Because conservative racial thinking has fared so badly, conservatives have had to periodically revise their canon, abandoning failed positions for more defensible ones. Conservatives have either abandoned or revised away their historical opposition to civil rights. But two decades after the end of Jim Crow, the struggle over South Africa gave them a second chance to get segregation right. Overwhelmingly, they failed it. But time and again, their response to historical error is to suture themselves off from history. Rick Santorum paid tribute to Mandela by presenting him as an ideological comrade in arms: “He was fighting against some great injustice, and I would make the argument that we have a great injustice going on right now in this country with an ever-increasing size of government that is taking over and controlling people’s lives — and Obamacare is front and center in that.”
At any given time, legitimate arguments can be arrayed behind the conservative position. Historical analysis doesn’t tell you everything you need to know about the merits of those arguments. In 1985, the Reagan administration argued that sanctions would lead to the immiseration of black South Africans and utterly fail to bring down Apartheid. George Will confidently echoed those arguments in a column dismissing divestment as “a moral Hula Hoop, fun for a while.” If true, that argument would have been persuasive. It wasn’t, though it doesn’t obviate all conservative arguments about race.
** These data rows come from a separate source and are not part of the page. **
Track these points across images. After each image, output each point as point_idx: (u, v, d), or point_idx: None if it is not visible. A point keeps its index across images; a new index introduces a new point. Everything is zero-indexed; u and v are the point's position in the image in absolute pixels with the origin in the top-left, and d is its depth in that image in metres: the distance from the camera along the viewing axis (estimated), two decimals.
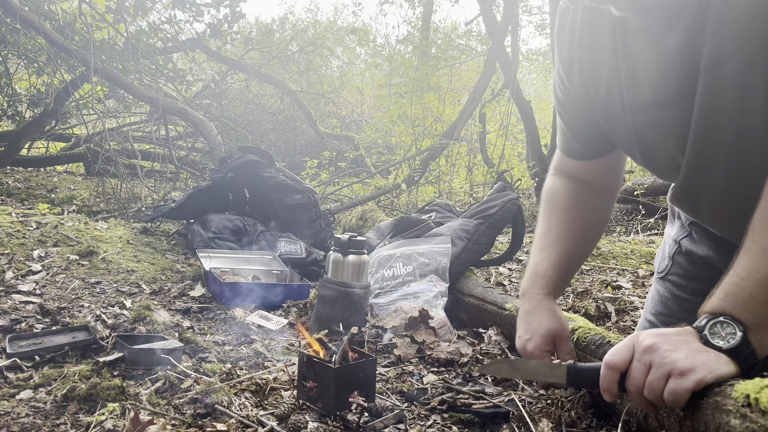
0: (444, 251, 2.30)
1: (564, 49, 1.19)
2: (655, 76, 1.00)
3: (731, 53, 0.88)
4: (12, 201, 4.76)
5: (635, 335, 0.94)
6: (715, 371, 0.83)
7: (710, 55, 0.90)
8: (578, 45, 1.14)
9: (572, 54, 1.16)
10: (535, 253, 1.36)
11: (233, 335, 1.90)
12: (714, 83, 0.91)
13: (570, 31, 1.16)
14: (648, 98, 1.03)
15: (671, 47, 0.96)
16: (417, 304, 2.01)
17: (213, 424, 1.19)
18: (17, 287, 2.12)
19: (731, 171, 0.98)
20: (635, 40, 1.02)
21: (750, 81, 0.88)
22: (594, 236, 1.42)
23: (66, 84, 5.81)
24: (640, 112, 1.06)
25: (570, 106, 1.26)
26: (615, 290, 2.68)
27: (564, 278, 1.37)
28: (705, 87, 0.93)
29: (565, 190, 1.38)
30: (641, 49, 1.01)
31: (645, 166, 1.17)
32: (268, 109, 10.03)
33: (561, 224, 1.36)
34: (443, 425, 1.26)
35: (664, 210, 5.04)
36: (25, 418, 1.22)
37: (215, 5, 6.56)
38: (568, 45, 1.17)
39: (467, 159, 7.48)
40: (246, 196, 3.70)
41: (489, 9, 7.01)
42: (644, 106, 1.04)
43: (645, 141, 1.09)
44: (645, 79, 1.02)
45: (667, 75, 0.98)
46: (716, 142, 0.96)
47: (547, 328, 1.26)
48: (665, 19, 0.95)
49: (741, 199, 0.97)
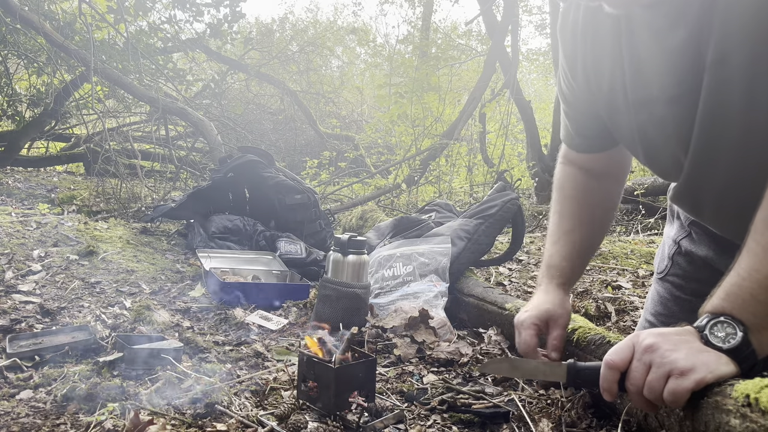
0: (444, 251, 2.30)
1: (567, 45, 1.19)
2: (659, 72, 1.00)
3: (738, 48, 0.88)
4: (12, 201, 4.76)
5: (635, 335, 0.93)
6: (715, 371, 0.83)
7: (716, 50, 0.90)
8: (581, 41, 1.14)
9: (575, 50, 1.16)
10: (549, 246, 1.39)
11: (233, 335, 1.90)
12: (720, 78, 0.91)
13: (572, 27, 1.16)
14: (652, 94, 1.02)
15: (676, 43, 0.95)
16: (417, 304, 2.01)
17: (213, 424, 1.19)
18: (17, 287, 2.12)
19: (735, 168, 0.98)
20: (639, 36, 1.02)
21: (757, 76, 0.87)
22: (604, 223, 1.44)
23: (66, 84, 5.82)
24: (643, 108, 1.06)
25: (573, 101, 1.26)
26: (615, 290, 2.68)
27: (577, 268, 1.40)
28: (711, 82, 0.92)
29: (573, 179, 1.40)
30: (646, 45, 1.01)
31: (647, 164, 1.17)
32: (268, 109, 10.03)
33: (571, 215, 1.38)
34: (443, 425, 1.26)
35: (664, 210, 5.04)
36: (25, 418, 1.22)
37: (215, 5, 6.56)
38: (570, 41, 1.17)
39: (467, 159, 7.48)
40: (246, 196, 3.70)
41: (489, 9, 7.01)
42: (648, 102, 1.04)
43: (648, 138, 1.08)
44: (649, 75, 1.02)
45: (672, 71, 0.98)
46: (721, 138, 0.96)
47: (547, 308, 1.30)
48: (670, 14, 0.95)
49: (743, 198, 0.97)
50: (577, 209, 1.38)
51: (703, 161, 1.01)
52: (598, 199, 1.38)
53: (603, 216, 1.42)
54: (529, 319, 1.29)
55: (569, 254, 1.35)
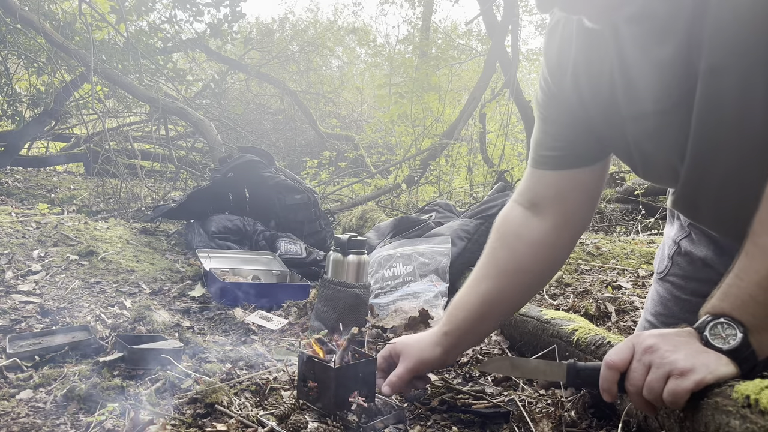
0: (444, 251, 2.30)
1: (552, 59, 1.16)
2: (651, 85, 1.00)
3: (730, 58, 0.88)
4: (12, 201, 4.76)
5: (636, 335, 0.94)
6: (714, 372, 0.83)
7: (709, 60, 0.90)
8: (574, 51, 1.12)
9: (562, 59, 1.14)
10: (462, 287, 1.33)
11: (233, 335, 1.90)
12: (713, 87, 0.91)
13: (560, 42, 1.14)
14: (645, 107, 1.02)
15: (666, 56, 0.95)
16: (417, 304, 2.01)
17: (213, 424, 1.19)
18: (17, 287, 2.12)
19: (731, 174, 0.98)
20: (628, 51, 1.02)
21: (749, 84, 0.88)
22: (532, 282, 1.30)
23: (66, 84, 5.81)
24: (637, 121, 1.06)
25: (553, 107, 1.20)
26: (615, 290, 2.67)
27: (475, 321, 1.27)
28: (704, 92, 0.93)
29: (515, 220, 1.27)
30: (636, 59, 1.01)
31: (644, 175, 1.16)
32: (268, 109, 10.02)
33: (494, 261, 1.27)
34: (443, 425, 1.26)
35: (664, 210, 5.04)
36: (25, 418, 1.22)
37: (215, 5, 6.56)
38: (557, 54, 1.15)
39: (467, 159, 7.48)
40: (246, 196, 3.70)
41: (489, 9, 7.01)
42: (641, 115, 1.04)
43: (643, 150, 1.08)
44: (642, 89, 1.02)
45: (664, 83, 0.98)
46: (717, 146, 0.96)
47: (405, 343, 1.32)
48: (658, 28, 0.95)
49: (741, 202, 0.97)
50: (503, 255, 1.26)
51: (699, 168, 1.01)
52: (533, 251, 1.24)
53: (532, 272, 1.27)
54: (386, 347, 1.34)
55: (466, 303, 1.27)
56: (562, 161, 1.21)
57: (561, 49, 1.14)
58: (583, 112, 1.15)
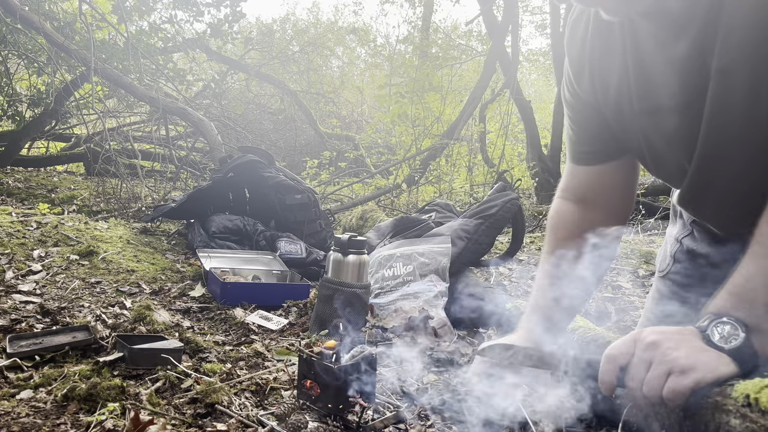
0: (444, 251, 2.29)
1: (574, 54, 1.19)
2: (664, 82, 1.00)
3: (741, 59, 0.88)
4: (12, 201, 4.76)
5: (638, 332, 0.94)
6: (715, 371, 0.83)
7: (721, 60, 0.90)
8: (589, 50, 1.14)
9: (582, 59, 1.16)
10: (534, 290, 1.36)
11: (233, 335, 1.90)
12: (724, 87, 0.91)
13: (582, 37, 1.16)
14: (657, 103, 1.03)
15: (680, 53, 0.95)
16: (417, 304, 2.00)
17: (213, 424, 1.19)
18: (17, 287, 2.12)
19: (738, 174, 0.98)
20: (644, 46, 1.02)
21: (758, 86, 0.88)
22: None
23: (66, 84, 5.81)
24: (649, 116, 1.06)
25: (578, 107, 1.25)
26: (615, 290, 2.67)
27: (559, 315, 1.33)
28: (716, 91, 0.93)
29: (569, 218, 1.34)
30: (650, 55, 1.01)
31: (655, 172, 1.18)
32: (268, 109, 10.03)
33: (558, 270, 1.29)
34: (443, 425, 1.26)
35: (665, 210, 5.04)
36: (25, 418, 1.21)
37: (216, 5, 6.56)
38: (578, 50, 1.17)
39: (467, 159, 7.48)
40: (246, 196, 3.70)
41: (489, 9, 7.02)
42: (654, 111, 1.04)
43: (653, 146, 1.09)
44: (654, 85, 1.02)
45: (677, 80, 0.98)
46: (725, 145, 0.96)
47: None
48: (672, 26, 0.95)
49: (746, 202, 0.97)
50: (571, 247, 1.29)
51: (707, 167, 1.01)
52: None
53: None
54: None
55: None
56: (595, 157, 1.27)
57: (581, 47, 1.16)
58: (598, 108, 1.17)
I have previously urged liberals not to assume bigoted motives lurking behind every conservative argument that could plausibly spring from racial animus. A number of conservatives cited that as a rebuke to my most recent column, which cites Quin Hillyer’s ugly rant against President Obama — “haughty,” “chin out,” “unembarrassed,” “not a shred of humility” — as an example of cultural obtuseness on the right. But of course I explicitly did not impute bigoted motives to Hillyer. I merely held it up as a sign of lacking awareness of the cultural resonance of that meme.
I certainly was not arguing, as many conservatives suggested, that racism explains the right’s opposition to Obama. Conservatives would oppose any Democratic president. Historical awareness ought to inform the mode of that opposition. If the president was Chuck Schumer, conservatives would hate him as much as Obama. But if conservatives denounced President Schumer as a money grubber, it would suggest, at the very least, that they don’t understand the historical character of anti-Semitism. And a failure to grasp the historical character of racism is not merely a recurring problem for conservative racial thought, it is its defining quality.